_TEXT EXCERPT_
----------------------------------------

Conductor Yannick Zezet Seguin will lead the Philadelphia Orchestra in the American premiere of the fully orchestrated version on a program with Mahler’s 9th Symphony, with two performances at Marion Anderson Hall in Philadelphia and a third at Carnegie Hall in New York City.

“To see the culmination of all this hard work come together to present this beautiful and powerful song cycle with the Philadelphia Orchestra and with Yannick Nezet Seguin, is just beyond anything I could have dreamed when we first started talking about the project,” Hopkins said.

Baritone Joshua Hopkins
Baritone Joshua Hopkins stands on the scoring stage of Skywalker Sound with an image of his sister, Nathalie Warmerdam, and her two children, Valerie and Adrian. (Photo by Zoe Tarshis)

The song cycle begins with Hopkins addressing an empty chair in song, representing the absence left by his sister’s murder. The songs move through stages of grief, including anger, sadness and disorientation.

By the conclusion, the piece expands beyond Warmerdam’s personal tragedy to more generally address the epidemic of domestic violence.

In Canada each year, more than 100 women and girls are killed in gender-based violence, according to government statistics. That number is exponentially greater in the U.S., where about 1,690 intimate partner homicides were committed in 2021, according to the Bureau of Justice Statistics.

Globally, the United Nations reports 47,000 women were killed by intimate partners in 2020.

“I don’t believe in the canon of classical repertoire; there is much repertoire that addresses, head-on, the epidemic that gender-based violence is around the world,” Hopkins said.

The classic canon can, in fact, seem quite the opposite, where opera in particular has employed violence against women as a storytelling trope for hundreds of years.

Hopkins grew up in Canada with his older sister and is now based in Houston, where he performed in Heggie’s opera “It’s a Wonderful Life” several years ago. Heggie is known for works that confront themes of mortal violence, such as “Dead Man Walking,” which is about capital punishment, and two pieces based on the Holocaust.

----------------------------------------

_EXERCISE DATA_
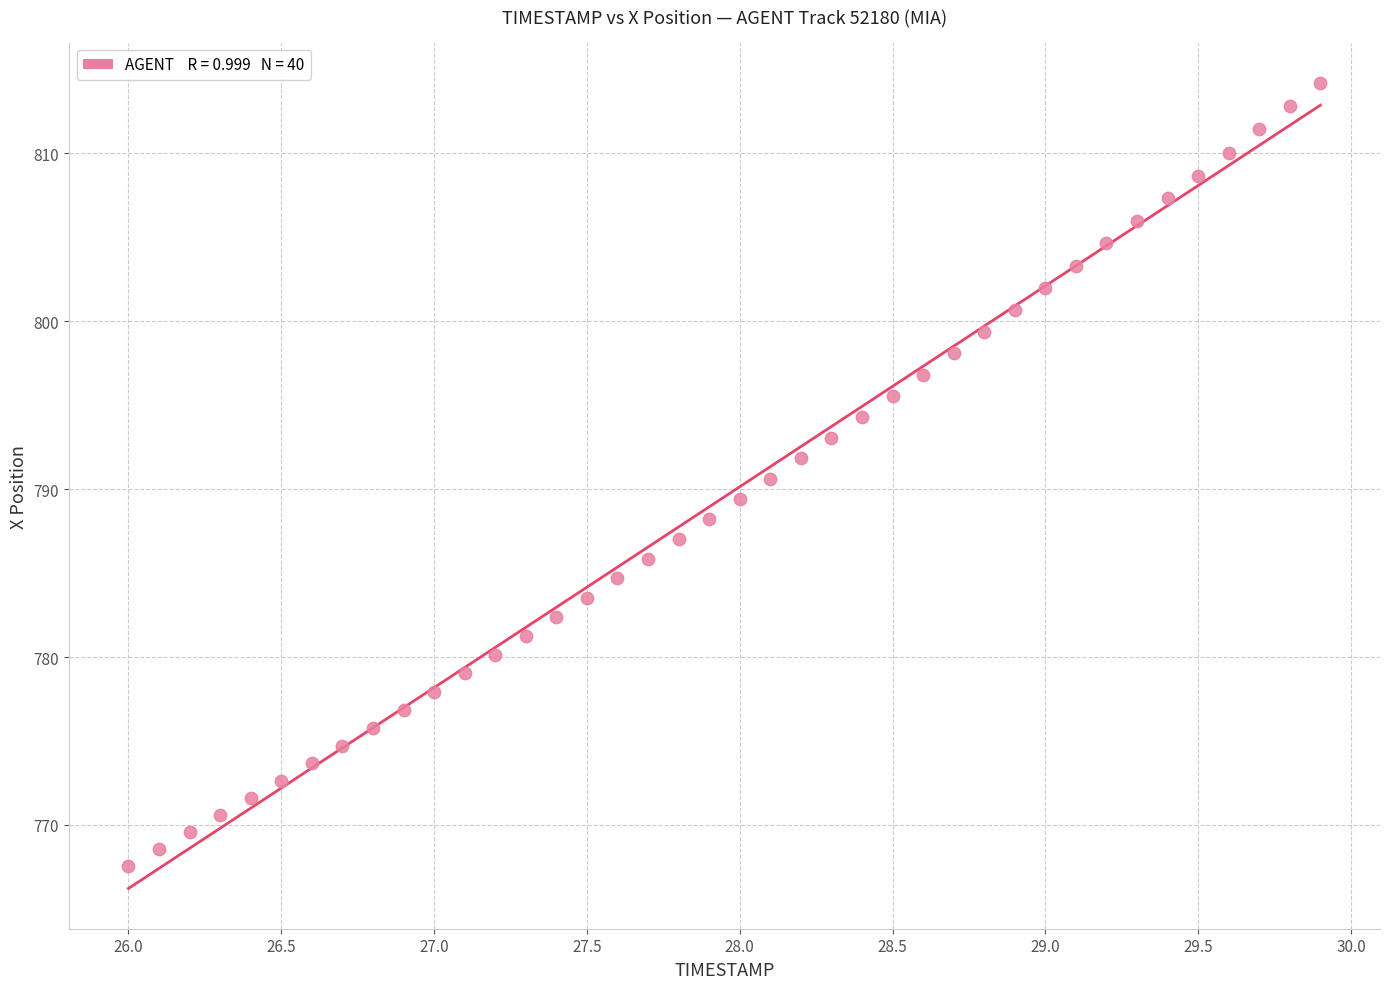

What is the range of Y values (max minus min)?

46.6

----------------------------------------

_ASSIGNMENT_
In the article about Joshua Hopkins's song cycle, where will the third performance take place?

_TASK ANSWER_
At Carnegie Hall in New York City.